Show that $\|fu\|_{W^1}\leq C\|f\|_{C^1}\|u\|_{W^1}$ Let $W^{1}(\Omega):=\{u\in L^{2}(\Omega): \partial^{\alpha}u\in L^{2}(\Omega), \forall \alpha\in\mathbb{N}\cup\{0\}\mbox{ with } |\alpha|\leq1\}$ with norm, $$\|u\|^{2}_{W^{1}(\Omega)} = \sum_{|\alpha|\leq1}{\|\partial^{\alpha}u\|^{2}_{L^{2}(\Omega)}}$$
If $f\in C^{1}(\Omega)$ such that $\|f\|_{C^1}=\displaystyle\max_{\alpha\in\{0,1\}}\sup_{x\in\Omega}{|\partial^{\alpha}f|}<\infty$ and for any $u\in W^{1}(\Omega)$ (i.e, $u\in L^{2}(\Omega)$ and $\partial^{\alpha}u\in L^{2}(\Omega)$ for $\alpha\in\{0,1\}$), then $fu\in W^{1}(\Omega)$ and $$\|fu\|_{W^1}\leq C\|f\|_{C^1}\|u\|_{W^1}$$
My approach: If I want to prove that $fu\in W^{1}(\Omega)$, then I need to prove that $fu\in L^{2}(\Omega)$ such that $\partial^{\alpha}fu\in L^{2}(\Omega)$. So, we know that the sum of two functions in $L^2$ is in $L^2$, then $$\int_{\Omega}{|\partial^{\alpha}f|^{2}d\mu}\leq\sup_{\alpha\in\{0,1\}}{|\partial^{\alpha}f|^{2}}\int_{\Omega}d\mu=\|f\|_{C^1(\Omega)}\mu(\Omega)<\infty$$
But I don't know if the measure of the set $\Omega\subset\mathbb{R}^n$ is finite. If the above is true, with $\partial^{\alpha}u\in L^{2}$ it follows that $\partial^{\alpha}(fu)=f\partial u+u\partial f\in L^{2}(\Omega)$ but I also don't know if the function $f$ is in $L^2(\Omega)$. So, 
$$\|\partial^{\alpha}(fu)\|^{2}_{W^1}\leq\|f\partial u\|^{2}_{W^1}+\|u\partial f\|^{2}_{W^1}$$
 A: By definition, $$\|fu\|_{W^1}=\|fu\|_{L^2}+\sum\limits_{|\alpha|=1}\|\partial^\alpha (fu)\|_{L^2}.$$ Now, note that $$\|fu\|_{L^2}^2=\int |fu|^2\, dx\leq \|f\|_\infty^2\|u\|_{L^2}^2,$$ so that $$\|fu\|_{L^2}\leq \|f\|_\infty\|u\|_{L^2}\leq\|f\|_{C^1}\|u\|_{L^2}.$$ Now, just do the same for the $\sum\limits_{|\alpha|=1}\|\partial^\alpha (fu)\|_{L^2}$ part. Each term in the sum contributes two pieces (due to the product rule), and these pieces are split into two cases (again, by the product rule): 
($1$) a derivative lands on $f$: Then, you sup out a derivative of $f$, so the term is bounded by $\|f\|_{C^1}\|u\|_{L^2}$
($2$) a derivative lands of $u$: Then, you sup out $f$, so the term is bounded by $\|f\|_{C^1}\|u\|_{W^1}$. 
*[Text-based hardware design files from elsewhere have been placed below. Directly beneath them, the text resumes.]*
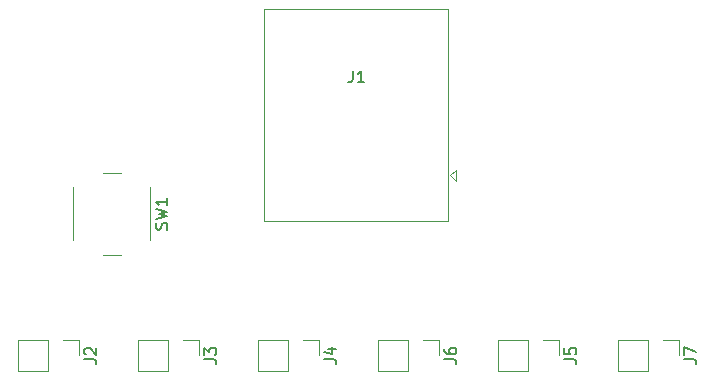
<source format=gbr>
%TF.GenerationSoftware,KiCad,Pcbnew,5.1.6-c6e7f7d~87~ubuntu18.04.1*%
%TF.CreationDate,2022-01-03T17:35:28+01:00*%
%TF.ProjectId,e-r-wifi-lf,652d722d-7769-4666-992d-6c662e6b6963,rev?*%
%TF.SameCoordinates,Original*%
%TF.FileFunction,Legend,Top*%
%TF.FilePolarity,Positive*%
%FSLAX46Y46*%
G04 Gerber Fmt 4.6, Leading zero omitted, Abs format (unit mm)*
G04 Created by KiCad (PCBNEW 5.1.6-c6e7f7d~87~ubuntu18.04.1) date 2022-01-03 17:35:28*
%MOMM*%
%LPD*%
G01*
G04 APERTURE LIST*
%ADD10C,0.120000*%
%ADD11C,0.150000*%
G04 APERTURE END LIST*
D10*
%TO.C,J1*%
X138874000Y-122690000D02*
X138374000Y-123190000D01*
X138874000Y-123690000D02*
X138874000Y-122690000D01*
X138374000Y-123190000D02*
X138874000Y-123690000D01*
X138189000Y-109110000D02*
X122669000Y-109110000D01*
X122669000Y-127070000D02*
X122669000Y-109110000D01*
X122669000Y-127070000D02*
X138189000Y-127070000D01*
X138189000Y-127070000D02*
X138189000Y-109110000D01*
%TO.C,J2*%
X101794000Y-137100000D02*
X101794000Y-139760000D01*
X104394000Y-137100000D02*
X101794000Y-137100000D01*
X104394000Y-139760000D02*
X101794000Y-139760000D01*
X104394000Y-137100000D02*
X104394000Y-139760000D01*
X105664000Y-137100000D02*
X106994000Y-137100000D01*
X106994000Y-137100000D02*
X106994000Y-138430000D01*
%TO.C,J3*%
X117154000Y-137100000D02*
X117154000Y-138430000D01*
X115824000Y-137100000D02*
X117154000Y-137100000D01*
X114554000Y-137100000D02*
X114554000Y-139760000D01*
X114554000Y-139760000D02*
X111954000Y-139760000D01*
X114554000Y-137100000D02*
X111954000Y-137100000D01*
X111954000Y-137100000D02*
X111954000Y-139760000D01*
%TO.C,J4*%
X122114000Y-137100000D02*
X122114000Y-139760000D01*
X124714000Y-137100000D02*
X122114000Y-137100000D01*
X124714000Y-139760000D02*
X122114000Y-139760000D01*
X124714000Y-137100000D02*
X124714000Y-139760000D01*
X125984000Y-137100000D02*
X127314000Y-137100000D01*
X127314000Y-137100000D02*
X127314000Y-138430000D01*
%TO.C,J6*%
X137474000Y-137100000D02*
X137474000Y-138430000D01*
X136144000Y-137100000D02*
X137474000Y-137100000D01*
X134874000Y-137100000D02*
X134874000Y-139760000D01*
X134874000Y-139760000D02*
X132274000Y-139760000D01*
X134874000Y-137100000D02*
X132274000Y-137100000D01*
X132274000Y-137100000D02*
X132274000Y-139760000D01*
%TO.C,J7*%
X152594000Y-137100000D02*
X152594000Y-139760000D01*
X155194000Y-137100000D02*
X152594000Y-137100000D01*
X155194000Y-139760000D02*
X152594000Y-139760000D01*
X155194000Y-137100000D02*
X155194000Y-139760000D01*
X156464000Y-137100000D02*
X157794000Y-137100000D01*
X157794000Y-137100000D02*
X157794000Y-138430000D01*
%TO.C,SW1*%
X109014000Y-129940000D02*
X110514000Y-129940000D01*
X113014000Y-128690000D02*
X113014000Y-124190000D01*
X110514000Y-122940000D02*
X109014000Y-122940000D01*
X106514000Y-124190000D02*
X106514000Y-128690000D01*
%TO.C,J5*%
X142434000Y-137100000D02*
X142434000Y-139760000D01*
X145034000Y-137100000D02*
X142434000Y-137100000D01*
X145034000Y-139760000D02*
X142434000Y-139760000D01*
X145034000Y-137100000D02*
X145034000Y-139760000D01*
X146304000Y-137100000D02*
X147634000Y-137100000D01*
X147634000Y-137100000D02*
X147634000Y-138430000D01*
%TO.C,J1*%
D11*
X130146466Y-114311180D02*
X130146466Y-115025466D01*
X130098847Y-115168323D01*
X130003609Y-115263561D01*
X129860752Y-115311180D01*
X129765514Y-115311180D01*
X131146466Y-115311180D02*
X130575038Y-115311180D01*
X130860752Y-115311180D02*
X130860752Y-114311180D01*
X130765514Y-114454038D01*
X130670276Y-114549276D01*
X130575038Y-114596895D01*
%TO.C,J2*%
X107446380Y-138763333D02*
X108160666Y-138763333D01*
X108303523Y-138810952D01*
X108398761Y-138906190D01*
X108446380Y-139049047D01*
X108446380Y-139144285D01*
X107541619Y-138334761D02*
X107494000Y-138287142D01*
X107446380Y-138191904D01*
X107446380Y-137953809D01*
X107494000Y-137858571D01*
X107541619Y-137810952D01*
X107636857Y-137763333D01*
X107732095Y-137763333D01*
X107874952Y-137810952D01*
X108446380Y-138382380D01*
X108446380Y-137763333D01*
%TO.C,J3*%
X117606380Y-138763333D02*
X118320666Y-138763333D01*
X118463523Y-138810952D01*
X118558761Y-138906190D01*
X118606380Y-139049047D01*
X118606380Y-139144285D01*
X117606380Y-138382380D02*
X117606380Y-137763333D01*
X117987333Y-138096666D01*
X117987333Y-137953809D01*
X118034952Y-137858571D01*
X118082571Y-137810952D01*
X118177809Y-137763333D01*
X118415904Y-137763333D01*
X118511142Y-137810952D01*
X118558761Y-137858571D01*
X118606380Y-137953809D01*
X118606380Y-138239523D01*
X118558761Y-138334761D01*
X118511142Y-138382380D01*
%TO.C,J4*%
X127766380Y-138763333D02*
X128480666Y-138763333D01*
X128623523Y-138810952D01*
X128718761Y-138906190D01*
X128766380Y-139049047D01*
X128766380Y-139144285D01*
X128099714Y-137858571D02*
X128766380Y-137858571D01*
X127718761Y-138096666D02*
X128433047Y-138334761D01*
X128433047Y-137715714D01*
%TO.C,J6*%
X137926380Y-138763333D02*
X138640666Y-138763333D01*
X138783523Y-138810952D01*
X138878761Y-138906190D01*
X138926380Y-139049047D01*
X138926380Y-139144285D01*
X137926380Y-137858571D02*
X137926380Y-138049047D01*
X137974000Y-138144285D01*
X138021619Y-138191904D01*
X138164476Y-138287142D01*
X138354952Y-138334761D01*
X138735904Y-138334761D01*
X138831142Y-138287142D01*
X138878761Y-138239523D01*
X138926380Y-138144285D01*
X138926380Y-137953809D01*
X138878761Y-137858571D01*
X138831142Y-137810952D01*
X138735904Y-137763333D01*
X138497809Y-137763333D01*
X138402571Y-137810952D01*
X138354952Y-137858571D01*
X138307333Y-137953809D01*
X138307333Y-138144285D01*
X138354952Y-138239523D01*
X138402571Y-138287142D01*
X138497809Y-138334761D01*
%TO.C,J7*%
X158246380Y-138763333D02*
X158960666Y-138763333D01*
X159103523Y-138810952D01*
X159198761Y-138906190D01*
X159246380Y-139049047D01*
X159246380Y-139144285D01*
X158246380Y-138382380D02*
X158246380Y-137715714D01*
X159246380Y-138144285D01*
%TO.C,SW1*%
X114418761Y-127773333D02*
X114466380Y-127630476D01*
X114466380Y-127392380D01*
X114418761Y-127297142D01*
X114371142Y-127249523D01*
X114275904Y-127201904D01*
X114180666Y-127201904D01*
X114085428Y-127249523D01*
X114037809Y-127297142D01*
X113990190Y-127392380D01*
X113942571Y-127582857D01*
X113894952Y-127678095D01*
X113847333Y-127725714D01*
X113752095Y-127773333D01*
X113656857Y-127773333D01*
X113561619Y-127725714D01*
X113514000Y-127678095D01*
X113466380Y-127582857D01*
X113466380Y-127344761D01*
X113514000Y-127201904D01*
X113466380Y-126868571D02*
X114466380Y-126630476D01*
X113752095Y-126440000D01*
X114466380Y-126249523D01*
X113466380Y-126011428D01*
X114466380Y-125106666D02*
X114466380Y-125678095D01*
X114466380Y-125392380D02*
X113466380Y-125392380D01*
X113609238Y-125487619D01*
X113704476Y-125582857D01*
X113752095Y-125678095D01*
%TO.C,J5*%
X148086380Y-138763333D02*
X148800666Y-138763333D01*
X148943523Y-138810952D01*
X149038761Y-138906190D01*
X149086380Y-139049047D01*
X149086380Y-139144285D01*
X148086380Y-137810952D02*
X148086380Y-138287142D01*
X148562571Y-138334761D01*
X148514952Y-138287142D01*
X148467333Y-138191904D01*
X148467333Y-137953809D01*
X148514952Y-137858571D01*
X148562571Y-137810952D01*
X148657809Y-137763333D01*
X148895904Y-137763333D01*
X148991142Y-137810952D01*
X149038761Y-137858571D01*
X149086380Y-137953809D01*
X149086380Y-138191904D01*
X149038761Y-138287142D01*
X148991142Y-138334761D01*
%TD*%
M02*

</source>
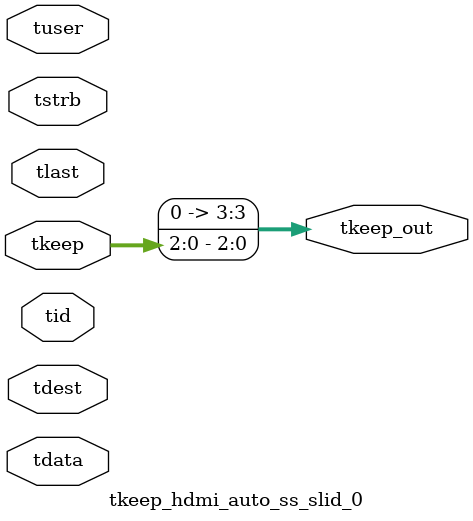
<source format=v>


`timescale 1ps/1ps

module tkeep_hdmi_auto_ss_slid_0 #
(
parameter C_S_AXIS_TDATA_WIDTH = 32,
parameter C_S_AXIS_TUSER_WIDTH = 0,
parameter C_S_AXIS_TID_WIDTH   = 0,
parameter C_S_AXIS_TDEST_WIDTH = 0,
parameter C_M_AXIS_TDATA_WIDTH = 32
)
(
input  [(C_S_AXIS_TDATA_WIDTH == 0 ? 1 : C_S_AXIS_TDATA_WIDTH)-1:0     ] tdata,
input  [(C_S_AXIS_TUSER_WIDTH == 0 ? 1 : C_S_AXIS_TUSER_WIDTH)-1:0     ] tuser,
input  [(C_S_AXIS_TID_WIDTH   == 0 ? 1 : C_S_AXIS_TID_WIDTH)-1:0       ] tid,
input  [(C_S_AXIS_TDEST_WIDTH == 0 ? 1 : C_S_AXIS_TDEST_WIDTH)-1:0     ] tdest,
input  [(C_S_AXIS_TDATA_WIDTH/8)-1:0 ] tkeep,
input  [(C_S_AXIS_TDATA_WIDTH/8)-1:0 ] tstrb,
input                                                                    tlast,
output [(C_M_AXIS_TDATA_WIDTH/8)-1:0 ] tkeep_out
);

assign tkeep_out = {tkeep[2:0]};

endmodule


</source>
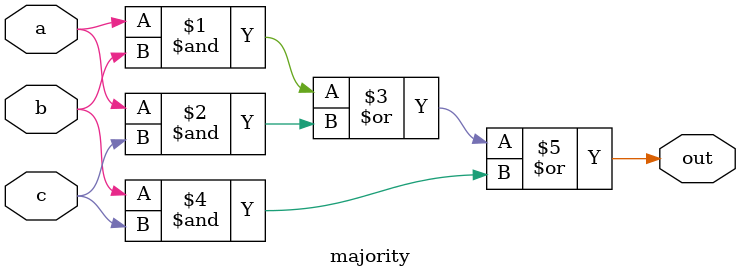
<source format=v>
module majority(a, b, c, out) ;
    input a, b, c ;
    output out ;
    wire out ;
    assign out = (a & b)|(a & c)|(b & c) ;
endmodule

</source>
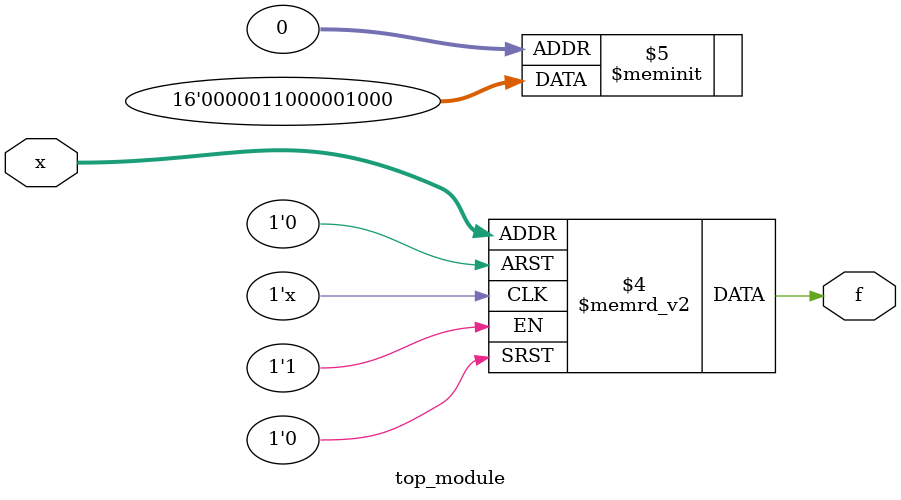
<source format=sv>
module top_module (
    input [4:1] x,
    output logic f
);

always_comb begin
    case ({x[4], x[3], x[2], x[1]})
        4'b0001: f = 0;
        4'b0011: f = 1;
        4'b0101: f = 0; // Don't care, set to 0
        4'b0110: f = 0; // Don't care, set to 0
        4'b1001: f = 1;
        4'b1010: f = 1;
        4'b1100: f = 0;
        4'b1111: f = 0; // Don't care, set to 0
        default: f = 0; // Default case for any other input
    endcase
end

endmodule

</source>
Finally, you just combine everything together.
To illustrate the described process, one bounds a term in the sum as \begin{align*}
\|\partial_j (fu)\|_{L^2}&=\|u\partial_jf+f\partial_j u\|_{L^2}\leq \|u\partial_jf\|_{L^2}+\|f\partial_j u\|_{L^2}\\
&\leq \|\partial_j f\|_\infty \|u\|_{L^2}+\|f\|_{\infty}\|\partial_j u\|_{L^2}\\
&\leq \|f\|_{C^1}\|u\|_{L^2}+\|f\|_{C^1}\|u\|_{W^1}\\
&\leq 2\|f\|_{C^1}\|u\|_{W^1}
\end{align*}
A: For simplicity, assume $n=1$. Then we see that
\begin{align}
\|fu\|_{W^1}^2 =& \|fu\|_{L^2(\Omega)}^2+\|\nabla(fu)\|^2_{L^2(\Omega)}\\
\lesssim &\  \|fu\|_{L^2(\Omega)}^2+\|\nabla f\cdot u\|^2_{L^2(\Omega)}+\|f\cdot \nabla u\|^2_{L^2(\Omega)}\\
\le&\ \|f\|_{L^\infty(\Omega)}^2\|u\|_{L^2(\Omega)}^2+ \|\nabla f\|_{L^\infty(\Omega)}^2\|u\|^2_{L^2(\Omega)}+\|f\|_{L^\infty(\Omega)}^2\|\nabla u\|^2_{L^2(\Omega)}\\
\le&\ \|f\|_{C^1}^2\|u\|_{W^1}^2.
\end{align}